Physical Difficulty: Moderate to Strenuous
Technical Difficulty: Low to Intermediate
Distance from Hanover: 30 minutes

The Story:

French’s Ledges is the balding peak (topping out at about 1300 feet) after which this trail network is named. It offers a fantastic panoramic view of Mount Ascutney and the surrounding area. The French’s Ledges Singletrack, completed in 2007 provides a nice, fairly non-technical climb that engages the legs and lungs for the duration. Though it doesn’t have the direct number for the Manager of your Skillz Department, some of the technical features on the Blue- and Red-blazed trails may have him losing his shizzle and screaming into the phone. Dig it.

Distances:

2.9 miles on the French’s Ledges Singletrack
(there and back) + lots of other exploring opportunities

How To Get There:

From Hanover, take Route 120 South 5 miles through downtown Lebanon, then continue another 8 miles to the junction of Route 120 and Main Street in Meriden, NH. Stay on 120, and in 0.5 miles take a right onto Bonner Rd (at the sign for the Plainfield Elementary School). Take a quick left into the school parking lot, unload and gear up.

Trail Description:

The French’s Ledges Trail (marked in Barney I Love You Purple on the map) begins at the back of the elementary school parking lot, heading through the field before entering the woods. Cross the big, brand new (as of ’07) wooden bridge (0.3 mi) and continue along the trail.

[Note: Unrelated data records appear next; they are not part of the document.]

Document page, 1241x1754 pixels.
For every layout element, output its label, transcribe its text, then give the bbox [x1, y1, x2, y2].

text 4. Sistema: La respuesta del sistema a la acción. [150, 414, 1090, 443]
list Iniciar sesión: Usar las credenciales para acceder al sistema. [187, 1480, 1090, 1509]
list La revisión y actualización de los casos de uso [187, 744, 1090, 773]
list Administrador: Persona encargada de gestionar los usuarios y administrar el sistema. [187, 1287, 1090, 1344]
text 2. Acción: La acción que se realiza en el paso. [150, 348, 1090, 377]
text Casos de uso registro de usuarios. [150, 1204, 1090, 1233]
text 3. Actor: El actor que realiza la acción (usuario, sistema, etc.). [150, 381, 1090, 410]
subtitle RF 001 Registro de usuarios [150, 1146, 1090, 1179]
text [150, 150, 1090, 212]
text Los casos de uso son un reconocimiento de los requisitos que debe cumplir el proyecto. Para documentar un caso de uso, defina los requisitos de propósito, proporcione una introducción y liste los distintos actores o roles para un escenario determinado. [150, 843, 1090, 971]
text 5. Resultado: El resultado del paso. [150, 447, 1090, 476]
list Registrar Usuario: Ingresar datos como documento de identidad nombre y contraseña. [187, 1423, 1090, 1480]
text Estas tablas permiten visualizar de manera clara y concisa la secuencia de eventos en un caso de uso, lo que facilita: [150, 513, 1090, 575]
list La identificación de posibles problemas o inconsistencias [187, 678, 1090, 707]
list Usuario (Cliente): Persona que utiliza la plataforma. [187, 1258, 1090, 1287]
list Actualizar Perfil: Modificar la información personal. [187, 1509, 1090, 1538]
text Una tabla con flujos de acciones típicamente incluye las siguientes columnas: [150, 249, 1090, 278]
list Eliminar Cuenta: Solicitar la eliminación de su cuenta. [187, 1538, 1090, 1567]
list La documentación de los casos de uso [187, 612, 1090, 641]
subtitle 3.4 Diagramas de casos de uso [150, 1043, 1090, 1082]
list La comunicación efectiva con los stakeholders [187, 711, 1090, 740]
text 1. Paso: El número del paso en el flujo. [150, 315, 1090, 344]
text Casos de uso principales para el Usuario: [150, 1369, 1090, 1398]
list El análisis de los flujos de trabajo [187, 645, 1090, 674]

You’ll encounter several loop trails (Smokehouse, Blood Brook, Townsend), but stay on the French’s Ledges Trail (it is consistently signed as “Ledges” at every junction). Don’t despair–soon it begins to climb and narrow into an actual single track. Though the trail tread is typical New England rocks and roots, almost all obstacles can be navigated with the aforementioned leg & lung power; it is not demanding of technical bike handling skills. Arrive at the junction with the Red Trail (1.4 mi), lean your bike against a tree and climb the remaining short but very steep distance to French’s Ledges. Hiking on bare granite in bike shoes is interesting.

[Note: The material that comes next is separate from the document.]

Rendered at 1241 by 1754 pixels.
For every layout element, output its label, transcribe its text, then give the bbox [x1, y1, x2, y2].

When you return, there are numerous other exploration opportunities (see the map) to take advantage of. The French’s Ledges Trail makes for a great descent, so plan on making that your last run. The Blue Trail has a much more technical feel (though it is short, 0.4 miles) and is a nice detour. The Red Trail is worth a sample as well. Check out the old ski lodge (now just a chimney) and lift towers of the Kimball Union Academy ski hill (defunct) off of the Yellow Trail as well.